-- Opening Marker --

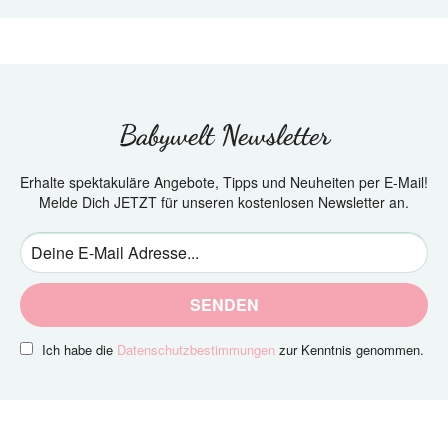
Babywelt Newsletter
Erhalte spektakuläre Angebote, Tipps und Neuheiten per E-Mail!
Melde Dich JETZT für unseren kostenlosen Newsletter an.
SENDEN
Ich habe die
Datenschutzbestimmungen
zur Kenntnis genommen.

-- Closing Marker --

PROBLEM TO WORK ON: Reproduce the line containing "Datenschutzbestimmungen" and every line after it. Stop at the last line of the records, and add nothing.

RESULT FOR THIS TASK:
Datenschutzbestimmungen
zur Kenntnis genommen.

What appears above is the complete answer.